10.10.2022

Zur Vermutung eines immateriellen Nachteils wegen eines überlangen Verfahrens

Die Vermutung eines immateriellen Nachteils wegen eines überlangen Verfahrens (§ 198 Abs. 2 S. 1 GVG), in dem es nur noch um die Verteilung oder Festsetzung der Kosten geht, wird widerlegt, wenn das streitgegenständliche Ausgangsverfahren für den Kläger eine äußerst geringe Bedeutung hatte, die es ausschließt, dass ein Nachteil in Gestalt einer seelischen Beeinträchtigung entstanden sein kann (Anschluss und Weiterführung von OLG Hamm, Urteil vom 10.8.2016 - I-11 EK 5/15).

OLG Rostock v. 21.9.2022 - 23 EK 1/22
Der Sachverhalt:
Der Kläger war im Jahr 2016 für einen damals in der JVA inhaftierten Strafgefangenen als Rechtsanwalt tätig und hatte in dieser Funktion bei der JVA beantragt, Einsicht in die Gefangenenpersonalakte seines Mandanten zu erhalten. Dies hat die JVA mit Verfügung vom 28.9.2016 ablehnt. Der Kläger beantragte daraufhin gerichtliche Entscheidung nach §§ 109ff. Strafvollzugsgesetz Bund in dem Strafvollzugsverfahren seines oben genannten Mandanten, wobei sich der Kläger im Rubrum der Antragsschrift vom 18.10.2016 persönlich als Antragsteller bezeichnete.

Mit weiterem Schriftsatz vom 24.1.2017 erklärte der Kläger das Strafvollzugsverfahren in der Hauptsache für erledigt und beantragte, der Staatskasse die Kosten des Verfahrens aufzuerlegen. Nachdem das LG dazu bis 2020 keine Entscheidung getroffen hatte, rügte der Kläger mit Schriftsätzen vom 5.8.2020 und 5.11.2021 eine rechtsstaatswidrige Verfahrensverzögerung.

Mit Beschluss vom 26.11.2021 tenorierte das LG, dass die Hauptsache erledigt sei und der Antragsteller - der hiesige Kläger - die Kosten des Verfahrens und seine eigenen notwendigen Auslagen zu tragen habe. Der Kläger machte daraufhin einen Anspruch gem. § 198 Abs. 1 S. 1 GVG geltend. Die unangemessene Dauer des Ausgangsverfahrens lasse einen Nachteil für den Kläger gem. § 198 Abs. 2 S. 1 GVG vermuten. Ungeachtet der Gebührenhöhe von 83,54 € sei die Sache für ihn als Strafverteidiger mit Blick auf die Frage eines Akteneinsichtsrechts im Rahmen der Strafvollstreckung von entscheidender und grundsätzlicher Bedeutung gewesen.

────────

• [Aufgaben zur Übung]:
a: Welche Gebührenhöhe nennt der Text zum überlangen Verfahren?
b: Schreib aus dem Text zum überlangen Verfahren den Abschnitt von "OLG Rostock v." bis einschließlich "als Antragsteller bezeichnete." wortgetreu ab.
c: Führe den Text zum überlangen Verfahren nach seinem letzten Satz weiter.
Das Material stammt aus einer anderen Quelle als der Text zum überlangen Verfahren.

• [Erfasste Angaben]:

────────

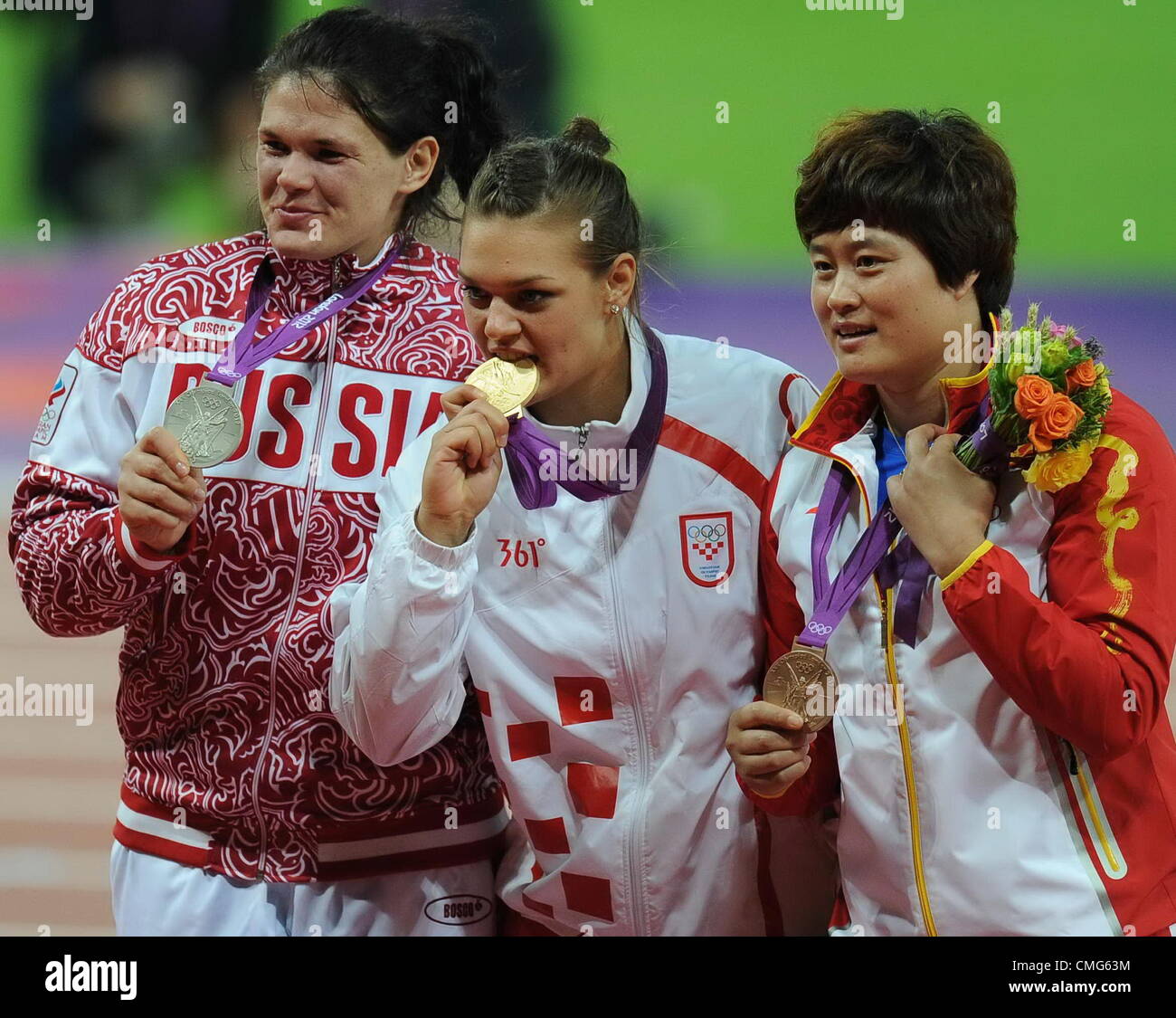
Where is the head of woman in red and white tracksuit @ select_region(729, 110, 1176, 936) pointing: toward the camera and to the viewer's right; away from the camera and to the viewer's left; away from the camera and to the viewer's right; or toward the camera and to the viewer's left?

────────

• [Ergebnisse der Übung]:
a: 83,54 €

b:
OLG Rostock v. 21.9.2022 - 23 EK 1/22
Der Sachverhalt:
Der Kläger war im Jahr 2016 für einen damals in der JVA inhaftierten Strafgefangenen als Rechtsanwalt tätig und hatte in dieser Funktion bei der JVA beantragt, Einsicht in die Gefangenenpersonalakte seines Mandanten zu erhalten. Dies hat die JVA mit Verfügung vom 28.9.2016 ablehnt. Der Kläger beantragte daraufhin gerichtliche Entscheidung nach §§ 109ff. Strafvollzugsgesetz Bund in dem Strafvollzugsverfahren seines oben genannten Mandanten, wobei sich der Kläger im Rubrum der Antragsschrift vom 18.10.2016 persönlich als Antragsteller bezeichnete.

c:
Zudem hat der Kläger zum erlittenen Nachteil behauptet, im Rahmen des eigenen Kanzleiablaufs hätten die Akten zur turnusmäßigen Wiedervorlage von seinen Angestellten und ihm selbst herausgesucht und bearbeitet werden müssen. Dazu habe er sich immer wieder mit dem streitgegenständlichen Strafvollzugsverfahren beschäftigen müssen, um zu entscheiden, "was mit der Akte passieren soll, bzw. was gegebenenfalls zu tun wäre, um (...) ein zutreffendes Ergebnis zu erzielen beziehungsweise die Kosten in Rechnung stellen zu können."

Das OLG hat die auf Entschädigung i.H.v. 2.300 € wegen überlanger Verfahrensdauer des Strafvollzugsverfahrens vor dem LG gerichtete Klage abgewiesen.

Die Gründe:
Dem Kläger steht kein Anspruch auf Entschädigung gem. § 198 Abs. 1 S. 1 GVG zu.

Danach wird entschädigt, wer infolge unangemessener Dauer eines Gerichtsverfahrens als Verfahrensbeteiligter einen Nachteil erleidet. Der Kläger hat jedoch keinen solchen Nachteil erlitten. Der Kläger hat durch die aus seiner Sicht unangemessen verzögerte Kostenentscheidung des LG weder einen materiellen noch einen immateriellen Nachteil erlitten.

Für materielle Nachteile, wie etwa verzögerungsbedingte Kostenerhöhungen im Ausgangsverfahren oder angefallene Kreditkosten infolge einer verspäteten Durchsetzung im Ausgangsverfahren verfolgter Ansprüche, ist der Kläger im Entschädigungsverfahren uneingeschränkt darlegungspflichtig. Dieser Darlegungspflicht genügte der Kläger jedoch nicht. Seinem Vorbringen zu turnusmäßigen Wiedervorlagen der klägerseitigen Akten des streitgegenständlichen Strafvollzugsverfahrens im Kanzleibetrieb fehlte es bereits mit Blick auf die Häufigkeit der Wiedervorlagen und den jeweiligen Befassungsaufwand an der nötigen Substanz, um einen sich daraus ergebenden materiellen Nachteil auf Seiten des Klägers darzutun.

Außerdem ist ein ansonsten wirtschaftlich folgenloses Verhalten eines von einem überlangen Gerichtsverfahren Betroffenen, das nicht nennenswert über das bloße Abwarten der sich verzögernden gerichtlichen Verfahrensförderung hinausgeht, regelmäßig nicht geeignet, einen materiellen Nachteil zu begründen. Dies trifft auf die vom Kläger vorgebrachten turnusmäßigen Wiedervorlagen auch ungeachtet der Frage zu, wie oft es zu ihnen kam und welcher - jedenfalls überschaubare - Befassungsaufwand mit ihnen für den Kläger und seine Angestellten verbunden war.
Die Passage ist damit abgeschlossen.